Question

A psychology quiz consists of ten multiple choice questions (each question is of worth 1 mark) with 5 options per question. A student knows the correct answer to 5 of the questions, can rule out 1 option in 3 questions, can rule out 2 options in 1 question, can not rule out any options in 1 question. What are the expected marks that the student would get?

Answer 1

Answer:

Let, Xi is the random variable which denotes the mark the student gets in ith question, i = 1(1)10

Since, each question is of worth 1 mark and there is no negative marking, then we have,

Xi = 1 when the student answers the question correctly

= 0 when the student answers the question wrong

we know, the student knows the correct answer to 5 of the questions, can rule out 1 option in 3 questions, can rule out 2 options in 1 question, can not rule out any options in 1 question.

Without loss of generality, let us assume he knows the correct answer to first 5 questions, can rule out 1 option in 6th, 7th and 8th questions, can rule out 2 options in 9th question, can not rule out any options in 10th question.

If P (Xi = 1) denotes the probability that the student will give correct answer to the ith question then we have,

P (X1 = 1) = P (X2 = 1) = P (X3 = 1) = P (X4 = 1) = P (X5 = 1) = 1 [since he knows the correct answer to first 5 questions]

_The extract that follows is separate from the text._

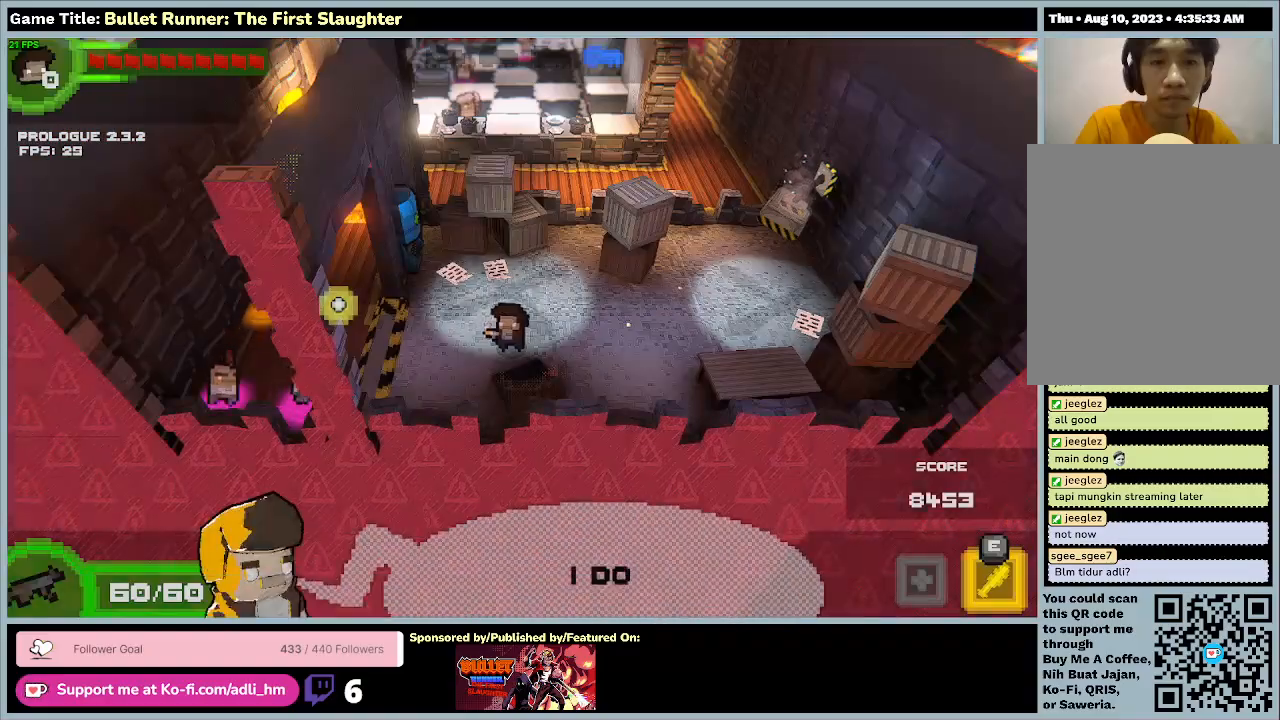
{"keys": ["a"], "events": [[367, "a", "down"]]}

For questions 6, 7 and 8, he can rule out 1 option. Since, each question has 5 options, to give a correct answer he has to choose one option out of the remaining 4 options. So, the probability of giving correct answer to question 6, 7 and 8 is:

P (X6 = 1) = P (X7 = 1) = P (X8 = 1) = 1/4

For question 9, he can rule out 2 options. In order to give a correct answer, he has to choose one option out of the remaining 3 options. So, the probability of giving correct answer to question 9 is:

P (X9 = 1) = 1/3

For question 10, he can not rule out any options. So, in order to give a correct answer, he has to choose one option out of the 5 options. So, the probability of giving correct answer to question 10 is:

P (X10 = 1) = 1/5

So the expected marks that the student would get is:

= 1 X 1 + 1 X 1 + 1 X 1 + 1 X 1 + 1 X 1 + 1 X 1/4 + 1 X 1/4 + 1 X 1/4 + 1 X 1/3 + 1 X 1/5

= 5 + 3/4 + 1/3 + 1/5

= (300 + 45 + 20 + 12)/60

= 377/60 = 6.2833 (approx)

Answer: The expected marks that the student would get is 6.2833 (approx).